Personal information
- Full name: Caleb Navale
- Born: 8 May 2003 (age 23) Auburn, New South Wales, Australia
- Height: 178 cm (5 ft 10 in)
- Weight: 100 kg (15 st 10 lb)

Playing information
- Position: Lock
Club
| Years | Team | Pld | T | G | FG | P |
| 2024– | Manly Sea Eagles | 12 | 2 | 0 | 0 | 8 |
Representative
| Years | Team | Pld | T | G | FG | P |
| 2023–25 | Fiji | 7 | 2 | 0 | 0 | 8 |
- Source: As of 5 September 2026
- Father: Eparama Navale

= Caleb Navale =

Fiji international rugby league footballer

Caleb Navale (born 8 May 2003) is a Fijian professional rugby league footballer who plays as a forward for the Manly Warringah Sea Eagles in the National Rugby League.

==Background==
Navale is the son of former Parramatta Eels and Northern Eagles winger Eparama Navale.

==Playing career==
Navale played his junior football for Orange CYMS before being signed by the St. George Illawarra Dragons Navale moved to Manly in 2022, being a part of their Jersey Flegg team. In Round 16 2024, Navale made his NRL debut for Manly against the South Sydney Rabbitohs coming off the bench in a 14-0 loss. Navale re-signed with Manly until the end of 2027.

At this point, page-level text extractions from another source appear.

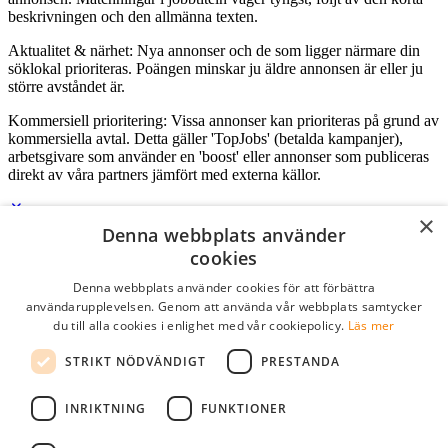
beskrivningen och den allmänna texten.
Aktualitet & närhet: Nya annonser och de som ligger närmare din
söklokal prioriteras. Poängen minskar ju äldre annonsen är eller ju
större avståndet är.
Kommersiell prioritering: Vissa annonser kan prioriteras på grund av
kommersiella avtal. Detta gäller 'TopJobs' (betalda kampanjer),
arbetsgivare som använder en 'boost' eller annonser som publiceras
direkt av våra partners jämfört med externa källor.
×
Denna webbplats använder
Logga in som företag
cookies
Denna webbplats använder cookies för att förbättra
E-post
*
användarupplevelsen. Genom att använda vår webbplats samtycker
du till alla cookies i enlighet med vår cookiepolicy.
Läs mer
Lösenord
STRIKT NÖDVÄNDIGT
PRESTANDA
kom ihåg mig
glömt ditt lösenord?
logga in
INRIKTNING
FUNKTIONER
Kostnadsfri företagsprofil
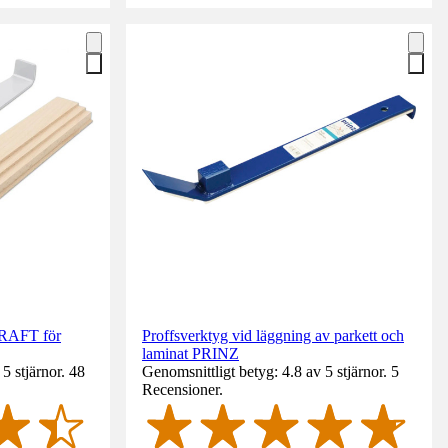
RAFT för
Proffsverktyg vid läggning av parkett och
laminat PRINZ
5 stjärnor. 48
Genomsnittligt betyg: 4.8 av 5 stjärnor. 5
Recensioner.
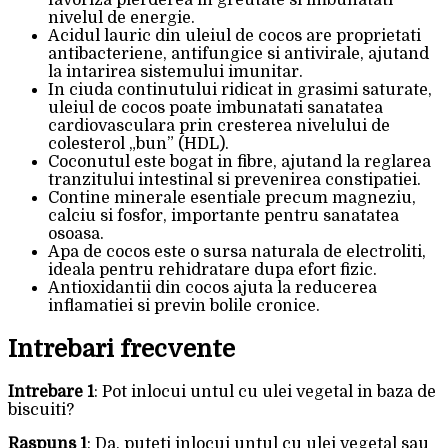
favoriza pierderea in greutate si imbunatati
nivelul de energie.
Acidul lauric din uleiul de cocos are proprietati
antibacteriene, antifungice si antivirale, ajutand
la intarirea sistemului imunitar.
In ciuda continutului ridicat in grasimi saturate,
uleiul de cocos poate imbunatati sanatatea
cardiovasculara prin cresterea nivelului de
colesterol „bun” (HDL).
Coconutul este bogat in fibre, ajutand la reglarea
tranzitului intestinal si prevenirea constipatiei.
Contine minerale esentiale precum magneziu,
calciu si fosfor, importante pentru sanatatea
osoasa.
Apa de cocos este o sursa naturala de electroliti,
ideala pentru rehidratare dupa efort fizic.
Antioxidantii din cocos ajuta la reducerea
inflamatiei si previn bolile cronice.
Intrebari frecvente
Intrebare 1
: Pot inlocui untul cu ulei vegetal in baza de
biscuiti?
Raspuns 1
: Da, puteti inlocui untul cu ulei vegetal sau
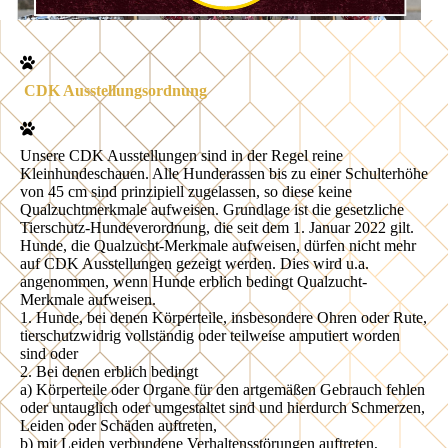
CDK Ausstellungsordnung
Unsere CDK Ausstellungen sind in der Regel reine
Kleinhundeschauen. Alle Hunderassen bis zu einer Schulterhöhe
von 45 cm sind prinzipiell zugelassen, so diese keine
Qualzuchtmerkmale aufweisen. Grundlage ist die gesetzliche
Tierschutz-Hundeverordnung, die seit dem 1. Januar 2022 gilt.
Hunde, die Qualzucht-Merkmale aufweisen, dürfen nicht mehr
auf CDK Ausstellungen gezeigt werden. Dies wird u.a.
angenommen, wenn Hunde erblich bedingt Qualzucht-
Merkmale aufweisen.
1. Hunde, bei denen Körperteile, insbesondere Ohren oder Rute,
tierschutzwidrig vollständig oder teilweise amputiert worden
sind oder
2. Bei denen erblich bedingt
a) Körperteile oder Organe für den artgemäßen Gebrauch fehlen
oder untauglich oder umgestaltet sind und hierdurch Schmerzen,
Leiden oder Schäden auftreten,
b) mit Leiden verbundene Verhaltensstörungen auftreten,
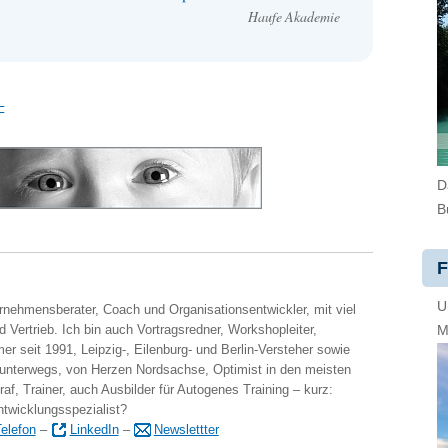
Haufe Akademie
–
D
B
F
U
ernehmensberater, Coach und Organisationsentwickler, mit viel
 Vertrieb. Ich bin auch Vortragsredner, Workshopleiter,
M
er seit 1991, Leipzig-, Eilenburg- und Berlin-Versteher sowie
 unterwegs, von Herzen Nordsachse, Optimist in den meisten
raf, Trainer, auch Ausbilder für Autogenes Training – kurz:
ntwicklungsspezialist?
elefon
–
LinkedIn
–
Newslettter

On 11 February 2026, the Sea Eagles announced that Navale tore his ACL at training and would be ruled out for six months.
===Representative===
Navale was selected for Fiji for the 2023 Pacific Championship series against Papua New Guinea and Cook Islands Navale made his Fiji International debut against Cook Islands in a 22-18 win. Navale was selected again for Fiji for the 2024 Pacific Championship.

He scored a try in the 48-24 Pacific Championships Bowl win over on 18 October 2025 in Port Moresby.